Types of chargeback models
The evolution of chargeback models in GCCs is closely tied to the maturity level of the GCC organization. As the GCC organization grows and matures, the chargeback model needs to become more responsive to the vision of the organization while being in line with its strategic goals. The available choices for chargeback models are:
1. Cost plus margin: The model allows a fixed percentage markup to be added to the cost of delivering services. It is easy to understand and communicate to stakeholders and offers predictability and flexibility to accommodate changes in cost or market conditions. However, if the markup percentage is too high or if the cost is not accurately estimated, there is a risk of overcharging. Setting the appropriate margin can also be challenging, making this model suitable when costs are uncertain and cannot be accurately budgeted.
2. Fixed price: Here, a fixed fee is charged for the delivery regardless of the actual usage in each business unit. This model is easy to administer, as there is no need to track or measure actual usage of GCCs. It can also encourage GCCs to operate more efficiently, reducing unnecessary or wasteful usage. However, forecasting cost and usage for a future period can be challenging, and it may not provide accuracy in cost allocation due to unpredictability in the actual usage and costs. This model is suitable when the services provided have a well-defined scope, standardized processes, and predictable costs.

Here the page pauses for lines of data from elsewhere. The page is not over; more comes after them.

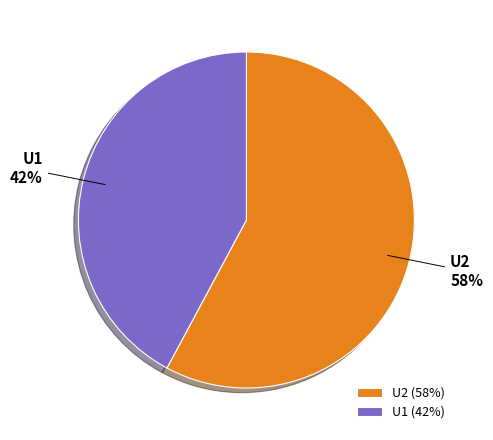

To the nearest percent, what is the combined percentage of U1 and U2?

100%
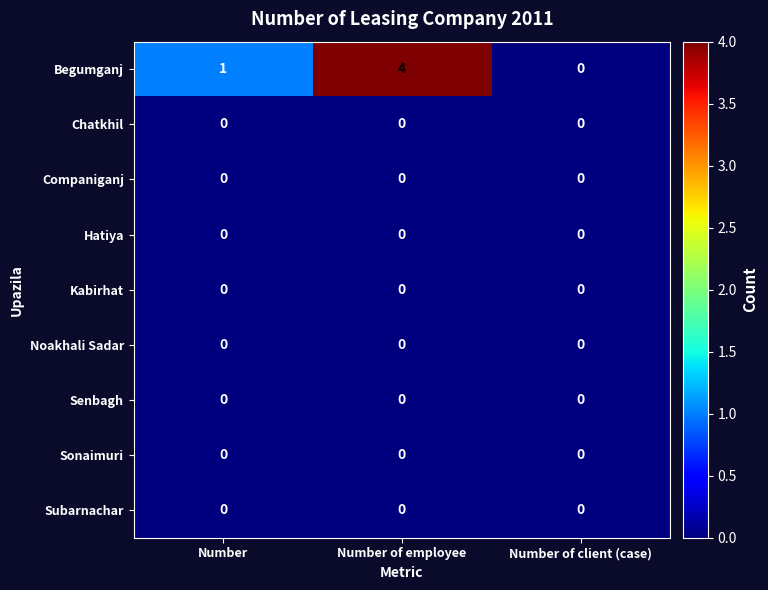

Reading left to right, list all the values displayed in this chart.

Begumganj: 1	4	0
Chatkhil: 0	0	0
Companiganj: 0	0	0
Hatiya: 0	0	0
Kabirhat: 0	0	0
Noakhali Sadar: 0	0	0
Senbagh: 0	0	0
Sonaimuri: 0	0	0
Subarnachar: 0	0	0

3. Peer benchmarking: This is another model, where similar sized GCCs with similar offerings are identified and benchmarking is performed against their value proposition and price. This model provides objective criteria for evaluating the performance of GCCs to avoid biased judgments. It helps organizations identify best practices and areas for improvement, leading to better performance. However, focusing on cost benchmarks may lead to a narrow focus on cost reduction instead of performance improvement. There is also a chance of inaccuracy if the peer group has different business models, locations, or regulatory environments. This model is suitable when the GCC seeks to follow industry-leading practices and standards.